Quels sont leurs pouvoirs ?
Les AAI disposent de nombreux types de pouvoirs :
_ Emettre des avis
_ Formuler des propositions et recommandations
_ Prononcer des injonctions
_ Prendre des décisions individuelles
_ Disposer du pouvoir réglementaire
_ Bénéficier du pouvoir d’investigation et de contrôle
_ Pouvoir prendre des sanctions.
Selon le type d’AAI auquel elles appartiennent, les AAI ont cet ensemble de pouvoirs au seulement un seul de ces types.

Comment sont-elles organisées ?
Les membres qui les composent doivent réunir les caractéristiques suivantes :
_ Ce sont des connaisseurs : ils doivent avoir la compétence, être spécialisés dans le domaine d’exercice.
_ Ils sont indépendants du gouvernement, des professionnels.
_ Ils ont l’expérience du travail en collège.
_ Ils sont nommés et leur mandat est non renouvelable.
Au-delà de cela, les AAI sont très hétérogènes quant au mode de désignation de leurs membres, quant à l’effectif composant le collège, quant à leur statut, de même qu’en ce qui concerne leur budget de fonctionnement. Certaines n’ont même pas de membres permanents, ni de budget spécifique.

Pourquoi sont-elles créées ?
_ Le Conseil d’Etat souligne le fait que le plus souvent, elles naissent du « fruit du hasard », comme une rencontre entre un problème donné, à un moment donné, dans un contexte donné.
Des exigences plus structurelles existent cependant.
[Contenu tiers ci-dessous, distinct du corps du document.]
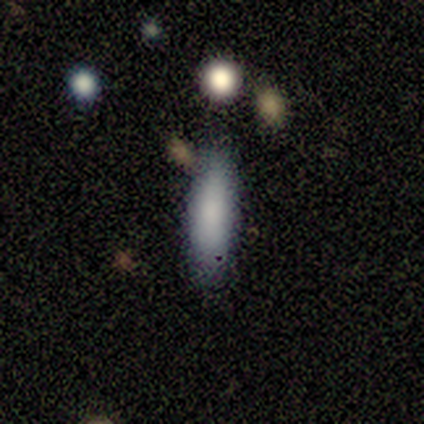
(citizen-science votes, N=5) Volunteers were most divided on "how rounded": in between: 75%, cigar-shaped: 25%, round: 0%. More confident: merging — none (100%); smooth or featured — smooth (80%).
En raison de la modification du contexte, l’Etat doit se réformer, le paysage juridique se transforme.
_ Il y a désormais nécessité de s’adapter à la réglementation européenne, qui exige notamment la séparation entre les autorités de réglementation et les opérateurs.
_ Certains marchés ou secteurs d’activité, et plus particulièrement les marchés financiers, connaissent des exigences particulières, des spécificités.
_ Le contexte international a fait perdre des marges de manœuvre aux différents pays quant à leur pouvoir de régulation.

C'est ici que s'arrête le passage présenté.